*SOURCE EXTRACT*
>>>

My second QSO was with Edwin, KD5ZLB out of Shreveport, LA. Again, we exchanged SKCC numbers; but this was a more relaxed QSO. I could have carried on with Edwin for a much longer time. The ingredients for a good ragchew were all there save one - time! It was getting close to the end of my break and I still had to pack up the station and do my logging before making it back inside.

Tomorrow, it may or may not rain. If the rain doesn't start until evening; then I'll be out there again tomorrow.

73 de Larry W2LJ

Cool New Item & Dayton

In yesterday's mail I received my Hendrick's Kits PCB Vise. This is super cool little vise designed to hold printed circuit boards during construction and repair. It stands maybe 3 or 4 inches high off your building/repair bench. Ideally, it is meant for smaller circuit boards - I would think maybe a board 4'X6" max or maybe a skosh bigger. For circuit boards larger than that, two of these little puppies would be ideal.

You can see it pictured to the right, and that's probably a Rockmite or similar sized circuit board there. Doug Hendricks is offering these vises at his Website, which is: http://www.qrpkits.com/

For twenty bucks, this vise is a steal! It comes disassembled in a package small enough to receive in the mail. I put mine together in about two minutes, tops. There's only one screw and you definitely do not need to be a rocket scientist to figure out how to put it together. It's well made and is definitely the answer that I've been looking for for holding PCBs during construction. My Panavise clone is way too bulky, heavy and ungainly. Thanks Doug, for finding a need and filling it!

You can order yours by going to the URL above; or if you're lucky enough, Doug will have a goodly supply of these at Dayton. Dayton!!!!!! How I miss going to Dayton! The last time I was fortunate enough to go to Hamvention was ten years ago; back in 1996. That was the last year that Hamvention was held in April; and the year before the very first FDIM.

FDIM, for the unitiated, stands for Four Days In May. It's the biggest get together of QRPers in the nation; and that it coincides with Hamvention is by design. I've never had the opportunity to go to FDIM; and that's a burning desire that I have. I know exactly where it's held. When I was making yearly treks to Hamvention; we stayed at the same hotels in Fairborn when the AMSAT folks used to reserve those rooms.

I would love the chance to finally meet, face to face, a lot of guys that I have been fortunate to become friends with over the air and through the Internet. There's nothing quite like the camaraderie that the QRP folks enjoy. Over the years, I've been involved with FISTS, AMSAT and other groups; but the QRP community is unique; and I've never seen anything to equal it.FISTS comes in as a close second; but QRPers are just a notch above that. We talk on the air, we exchange ideas, laughs, jokes and barbs over the Internet. The feeling of belonging that you develop with these guys, many of whom you'll never meet in person, is just an amazing phenomena!

<<<

*EXCERPTED DATA*

>>>

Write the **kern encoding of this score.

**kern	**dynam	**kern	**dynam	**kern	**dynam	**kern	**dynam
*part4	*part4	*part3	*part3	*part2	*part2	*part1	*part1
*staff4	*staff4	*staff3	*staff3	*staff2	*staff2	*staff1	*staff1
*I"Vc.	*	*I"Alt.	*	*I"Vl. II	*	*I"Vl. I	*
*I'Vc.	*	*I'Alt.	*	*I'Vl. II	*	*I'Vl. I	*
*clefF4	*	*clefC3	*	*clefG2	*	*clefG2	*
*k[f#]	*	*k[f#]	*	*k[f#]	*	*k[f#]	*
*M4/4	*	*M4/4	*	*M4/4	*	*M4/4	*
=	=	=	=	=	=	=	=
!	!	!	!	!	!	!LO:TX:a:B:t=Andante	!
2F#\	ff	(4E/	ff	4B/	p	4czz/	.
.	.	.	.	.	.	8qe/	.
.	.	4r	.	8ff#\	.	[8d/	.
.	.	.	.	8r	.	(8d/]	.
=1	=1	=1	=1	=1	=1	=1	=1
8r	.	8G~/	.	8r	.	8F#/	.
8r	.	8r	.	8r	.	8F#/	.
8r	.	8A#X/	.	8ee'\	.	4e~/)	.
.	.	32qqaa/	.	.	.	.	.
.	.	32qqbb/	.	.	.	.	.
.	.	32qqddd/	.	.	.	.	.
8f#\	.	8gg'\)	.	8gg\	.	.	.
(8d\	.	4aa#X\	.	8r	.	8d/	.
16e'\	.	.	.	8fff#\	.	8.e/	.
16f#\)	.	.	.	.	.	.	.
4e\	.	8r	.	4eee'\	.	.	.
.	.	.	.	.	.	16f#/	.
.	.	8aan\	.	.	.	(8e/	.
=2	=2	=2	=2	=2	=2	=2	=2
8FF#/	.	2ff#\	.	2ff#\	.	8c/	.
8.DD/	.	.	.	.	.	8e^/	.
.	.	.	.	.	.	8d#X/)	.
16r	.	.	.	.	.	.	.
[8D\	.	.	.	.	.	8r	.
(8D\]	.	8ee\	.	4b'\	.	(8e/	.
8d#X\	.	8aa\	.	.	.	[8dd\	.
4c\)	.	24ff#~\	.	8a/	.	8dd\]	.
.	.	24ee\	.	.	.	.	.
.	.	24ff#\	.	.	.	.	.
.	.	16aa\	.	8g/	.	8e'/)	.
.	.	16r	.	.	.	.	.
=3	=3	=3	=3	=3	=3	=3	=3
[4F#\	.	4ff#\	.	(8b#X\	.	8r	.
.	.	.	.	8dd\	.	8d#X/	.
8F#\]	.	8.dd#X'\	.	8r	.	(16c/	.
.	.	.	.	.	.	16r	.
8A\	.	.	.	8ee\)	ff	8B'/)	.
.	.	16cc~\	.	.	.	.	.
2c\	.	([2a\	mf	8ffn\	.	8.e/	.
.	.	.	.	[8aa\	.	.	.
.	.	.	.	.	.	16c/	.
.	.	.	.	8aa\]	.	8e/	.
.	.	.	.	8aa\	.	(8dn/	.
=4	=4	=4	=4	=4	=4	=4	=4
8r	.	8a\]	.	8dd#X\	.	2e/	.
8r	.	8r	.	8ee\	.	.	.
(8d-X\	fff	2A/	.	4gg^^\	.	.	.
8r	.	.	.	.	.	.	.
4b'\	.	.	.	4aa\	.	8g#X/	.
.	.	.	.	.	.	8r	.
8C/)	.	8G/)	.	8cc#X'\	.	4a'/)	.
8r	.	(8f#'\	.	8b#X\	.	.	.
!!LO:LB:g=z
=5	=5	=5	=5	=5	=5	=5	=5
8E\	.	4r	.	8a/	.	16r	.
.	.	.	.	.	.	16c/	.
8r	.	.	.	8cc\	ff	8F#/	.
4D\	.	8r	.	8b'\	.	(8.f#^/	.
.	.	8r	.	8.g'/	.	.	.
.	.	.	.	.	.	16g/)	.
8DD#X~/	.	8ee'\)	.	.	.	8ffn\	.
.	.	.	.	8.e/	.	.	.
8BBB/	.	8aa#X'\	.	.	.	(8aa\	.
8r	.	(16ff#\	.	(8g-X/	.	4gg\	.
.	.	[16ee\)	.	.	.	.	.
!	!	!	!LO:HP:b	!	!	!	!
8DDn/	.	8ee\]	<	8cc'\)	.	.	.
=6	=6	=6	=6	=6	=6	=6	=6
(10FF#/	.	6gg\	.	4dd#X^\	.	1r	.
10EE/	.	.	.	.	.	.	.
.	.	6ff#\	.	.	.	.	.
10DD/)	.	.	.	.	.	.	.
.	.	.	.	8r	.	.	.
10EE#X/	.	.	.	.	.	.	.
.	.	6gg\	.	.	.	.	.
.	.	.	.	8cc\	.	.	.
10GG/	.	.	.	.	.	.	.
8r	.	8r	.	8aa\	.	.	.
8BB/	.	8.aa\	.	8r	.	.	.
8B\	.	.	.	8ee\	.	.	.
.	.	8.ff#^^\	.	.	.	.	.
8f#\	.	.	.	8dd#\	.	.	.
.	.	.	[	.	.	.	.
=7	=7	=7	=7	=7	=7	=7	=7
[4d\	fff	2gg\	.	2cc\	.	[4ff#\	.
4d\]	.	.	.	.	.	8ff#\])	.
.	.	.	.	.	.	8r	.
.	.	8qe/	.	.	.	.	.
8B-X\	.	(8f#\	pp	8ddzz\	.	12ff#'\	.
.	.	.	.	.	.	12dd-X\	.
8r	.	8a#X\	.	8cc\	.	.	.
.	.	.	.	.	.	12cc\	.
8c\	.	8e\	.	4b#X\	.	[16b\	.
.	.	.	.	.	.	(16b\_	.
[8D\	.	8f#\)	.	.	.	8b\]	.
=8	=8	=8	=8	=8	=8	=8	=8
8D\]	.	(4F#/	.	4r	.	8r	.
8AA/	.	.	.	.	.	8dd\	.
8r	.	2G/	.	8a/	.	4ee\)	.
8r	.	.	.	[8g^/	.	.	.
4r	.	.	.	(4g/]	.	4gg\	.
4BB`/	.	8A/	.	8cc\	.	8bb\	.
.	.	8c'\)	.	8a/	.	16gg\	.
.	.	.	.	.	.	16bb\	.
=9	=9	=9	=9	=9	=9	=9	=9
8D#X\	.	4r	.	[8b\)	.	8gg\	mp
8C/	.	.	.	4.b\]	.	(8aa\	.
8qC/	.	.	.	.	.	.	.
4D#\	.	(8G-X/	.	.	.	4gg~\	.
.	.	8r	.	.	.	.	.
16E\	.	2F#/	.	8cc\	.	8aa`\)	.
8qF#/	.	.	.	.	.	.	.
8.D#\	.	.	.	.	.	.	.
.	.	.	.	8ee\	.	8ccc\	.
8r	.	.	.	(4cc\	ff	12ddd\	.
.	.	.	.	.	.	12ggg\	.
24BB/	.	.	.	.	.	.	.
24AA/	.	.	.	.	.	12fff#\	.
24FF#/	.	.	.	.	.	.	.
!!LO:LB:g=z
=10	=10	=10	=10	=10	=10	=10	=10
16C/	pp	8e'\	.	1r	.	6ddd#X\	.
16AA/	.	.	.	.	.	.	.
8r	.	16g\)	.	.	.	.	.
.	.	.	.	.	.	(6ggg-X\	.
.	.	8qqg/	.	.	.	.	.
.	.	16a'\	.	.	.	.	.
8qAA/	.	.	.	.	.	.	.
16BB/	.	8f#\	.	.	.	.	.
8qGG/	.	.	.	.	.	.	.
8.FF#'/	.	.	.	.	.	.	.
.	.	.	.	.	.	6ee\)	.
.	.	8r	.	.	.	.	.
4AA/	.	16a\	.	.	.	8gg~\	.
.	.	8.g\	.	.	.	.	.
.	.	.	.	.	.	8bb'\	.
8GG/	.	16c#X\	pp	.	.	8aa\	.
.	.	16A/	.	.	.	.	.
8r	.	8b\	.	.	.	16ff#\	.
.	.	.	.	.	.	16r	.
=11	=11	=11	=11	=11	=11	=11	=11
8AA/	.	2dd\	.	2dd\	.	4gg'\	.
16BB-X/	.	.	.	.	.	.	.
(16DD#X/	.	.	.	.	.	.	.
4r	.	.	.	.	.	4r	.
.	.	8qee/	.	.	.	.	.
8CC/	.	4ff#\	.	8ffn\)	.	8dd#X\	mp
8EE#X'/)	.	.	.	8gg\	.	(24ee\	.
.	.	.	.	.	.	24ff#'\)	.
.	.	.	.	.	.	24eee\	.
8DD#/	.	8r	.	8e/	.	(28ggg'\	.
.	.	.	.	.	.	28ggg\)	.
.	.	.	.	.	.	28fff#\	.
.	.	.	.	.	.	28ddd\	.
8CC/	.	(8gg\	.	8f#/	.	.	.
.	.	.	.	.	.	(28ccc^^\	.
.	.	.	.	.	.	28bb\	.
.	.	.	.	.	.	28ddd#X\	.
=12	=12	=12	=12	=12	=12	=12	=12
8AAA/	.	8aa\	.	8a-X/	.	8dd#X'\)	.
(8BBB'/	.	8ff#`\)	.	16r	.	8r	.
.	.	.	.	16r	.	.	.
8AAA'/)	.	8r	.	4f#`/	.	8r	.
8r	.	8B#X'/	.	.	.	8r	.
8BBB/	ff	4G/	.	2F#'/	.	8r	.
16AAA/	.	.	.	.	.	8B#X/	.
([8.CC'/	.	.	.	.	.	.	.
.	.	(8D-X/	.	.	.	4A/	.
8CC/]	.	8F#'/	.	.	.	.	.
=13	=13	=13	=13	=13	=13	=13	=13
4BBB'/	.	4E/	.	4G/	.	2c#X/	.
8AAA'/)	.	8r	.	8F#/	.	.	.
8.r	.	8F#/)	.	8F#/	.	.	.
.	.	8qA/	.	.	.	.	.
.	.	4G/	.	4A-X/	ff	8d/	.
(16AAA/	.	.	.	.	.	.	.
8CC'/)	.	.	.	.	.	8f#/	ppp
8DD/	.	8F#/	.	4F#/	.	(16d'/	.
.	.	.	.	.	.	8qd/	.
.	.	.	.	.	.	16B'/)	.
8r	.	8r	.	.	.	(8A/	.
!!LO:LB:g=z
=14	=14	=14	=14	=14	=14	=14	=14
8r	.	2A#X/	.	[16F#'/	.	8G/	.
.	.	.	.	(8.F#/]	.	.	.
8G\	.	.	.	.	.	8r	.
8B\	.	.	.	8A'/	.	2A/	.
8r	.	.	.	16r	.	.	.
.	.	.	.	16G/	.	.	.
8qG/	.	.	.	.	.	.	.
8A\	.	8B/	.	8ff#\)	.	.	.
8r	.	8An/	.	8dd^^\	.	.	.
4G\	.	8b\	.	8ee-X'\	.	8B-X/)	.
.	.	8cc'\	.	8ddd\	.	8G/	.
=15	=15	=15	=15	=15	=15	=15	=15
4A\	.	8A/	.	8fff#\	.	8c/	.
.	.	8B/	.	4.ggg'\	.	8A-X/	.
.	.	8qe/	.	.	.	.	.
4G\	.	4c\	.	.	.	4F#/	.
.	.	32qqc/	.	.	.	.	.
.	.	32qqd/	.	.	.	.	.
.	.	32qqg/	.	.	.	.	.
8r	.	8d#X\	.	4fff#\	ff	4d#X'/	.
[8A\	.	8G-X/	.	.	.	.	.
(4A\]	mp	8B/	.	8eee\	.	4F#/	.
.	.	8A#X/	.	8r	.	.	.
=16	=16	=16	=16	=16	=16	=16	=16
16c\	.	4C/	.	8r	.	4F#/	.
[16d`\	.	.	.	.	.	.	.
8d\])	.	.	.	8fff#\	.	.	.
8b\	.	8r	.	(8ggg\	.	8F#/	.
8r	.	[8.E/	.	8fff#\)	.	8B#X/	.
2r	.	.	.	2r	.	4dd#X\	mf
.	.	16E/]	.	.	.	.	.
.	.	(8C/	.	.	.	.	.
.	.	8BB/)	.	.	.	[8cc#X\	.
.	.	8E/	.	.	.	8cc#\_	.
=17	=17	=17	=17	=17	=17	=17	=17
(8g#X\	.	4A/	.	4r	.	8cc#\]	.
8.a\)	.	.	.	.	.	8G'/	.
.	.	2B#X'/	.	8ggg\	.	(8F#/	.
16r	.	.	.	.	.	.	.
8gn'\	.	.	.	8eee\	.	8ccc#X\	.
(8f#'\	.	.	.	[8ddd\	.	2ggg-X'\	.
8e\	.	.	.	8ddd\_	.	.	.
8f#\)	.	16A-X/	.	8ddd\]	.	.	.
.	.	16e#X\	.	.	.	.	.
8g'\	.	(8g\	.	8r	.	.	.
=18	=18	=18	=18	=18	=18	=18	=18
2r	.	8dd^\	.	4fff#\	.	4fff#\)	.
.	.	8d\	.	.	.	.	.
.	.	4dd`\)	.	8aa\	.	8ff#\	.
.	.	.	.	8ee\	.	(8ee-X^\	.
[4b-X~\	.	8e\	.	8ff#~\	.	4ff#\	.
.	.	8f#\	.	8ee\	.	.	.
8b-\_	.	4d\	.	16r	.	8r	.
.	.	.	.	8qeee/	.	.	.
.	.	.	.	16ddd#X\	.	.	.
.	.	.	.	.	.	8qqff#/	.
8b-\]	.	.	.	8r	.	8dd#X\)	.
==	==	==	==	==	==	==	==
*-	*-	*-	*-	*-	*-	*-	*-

<<<

*WHAT THIS EXERCISE ASKS*
1: Condense the paragraph of the ham radio blog post that begins "For twenty bucks, this vise is a steal!" into a short bulleted list that keeps its main facts.
2: Write the next part of the ham radio blog post, starting after its last sentence.
The rows have nothing to do with the ham radio blog post.

*FINAL ANSWERS*
1:
- The vise costs twenty dollars.
- It arrives disassembled in a package small enough to come by mail.
- Assembly takes about two minutes and involves only one screw.
- It is well made and suits holding PCBs during construction.
- The writer's Panavise clone is too bulky, heavy and ungainly by comparison.

2:
To be able to immerse myself in that environment, for four days in May would be the ultimate. Attending Hamvention would be the icing on the cake.

Here's to wishes!

73 de Larry W2LJ

Tuesday, May 09, 2006

Neat Post!

The following appeared today on the SolidCopyCW e-mail reflector. It was posted by Art, K4IRS.
I liked it so much that I'm sharing it here!

CW - The Great Communicator by Art Burke, K4IRS

While reading the post about 10 reasons to enjoy code,
I remembered
a recent episode I thought I'd like to
share with the group. If I
did so already, my apologies.

Several months ago, there was a DXpedition to St. Paul Island (up in
Canada - they used CY9SS). I only had it on a couple of bands and
worked moderately hard to get as many more bands/modes as possible.

One day one of the ops came up on 12 meters, a pretty tough band
these days, with the sunspots down in the doldrums, but he was
working nothing but RTTY. At the time I had no equipment to work
digital modes, so I sat there, frustrated that I couldn't get into
the foray and earn another band/country for the Challenge.

An idea suddenly gleamed and I could only hope for the best. The
operator was working "split," transmitting on one frequency and
listening 2 or 3 kHz higher. It's a very common technique for
handling the pileup, regardless of the current mode. I moved my
transmit frequency up near where the other hams were sending and
turned on the "decode" function on my radio. Several radios on the
market now have this capability. I was using a 746 Pro at the time
and the 756 Pro series can do it as well.

I set one VFO on RTTY and turned on the decoder so I could see what
the DX station was sending. On the other VFO, which I was using as
my transmit VFO, I set the mode for CW. Each time the DX station
would complete a RTTY QSO and send QRZ? I would send
my call in CW,
around 15 wpm and mentally cross my fingers.

About the sixth or seventh time I did this, the DX station
sent "K4IRS K4IRS OK 599 599" and I sent, in CW,
"599 599 K4IRS" and
the DX station sent

Obviously, had the DX station not also known CW, he might very well
have heard my signal, but not made heads or tails out of it. A
couple of months later, I had the QSL!

Long live CW!

Art - K4IRS

Great job, Art & thanks for sharing!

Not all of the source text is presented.